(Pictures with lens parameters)
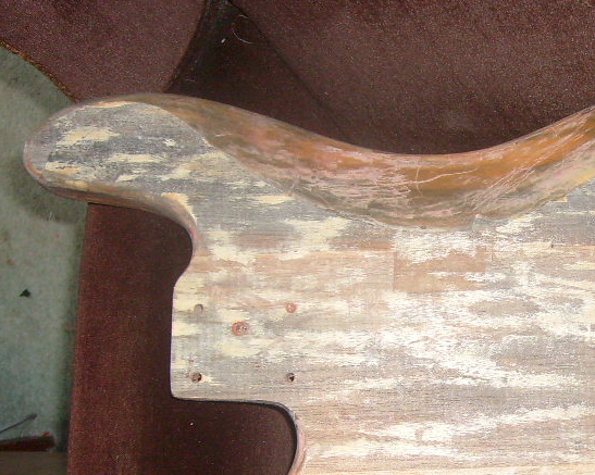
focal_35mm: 64
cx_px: 441
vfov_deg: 23.5
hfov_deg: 29.2
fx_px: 1126
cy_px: 370
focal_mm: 5.8
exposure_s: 1/45
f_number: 2.8
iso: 100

What you have to do
What you return must match the records exactly, apart from the images, which are omitted.

Solution below
focal_35mm: 64
cx_px: 441
vfov_deg: 23.5
hfov_deg: 29.2
fx_px: 1126
cy_px: 370
focal_mm: 5.8
exposure_s: 1/45
f_number: 2.8
iso: 100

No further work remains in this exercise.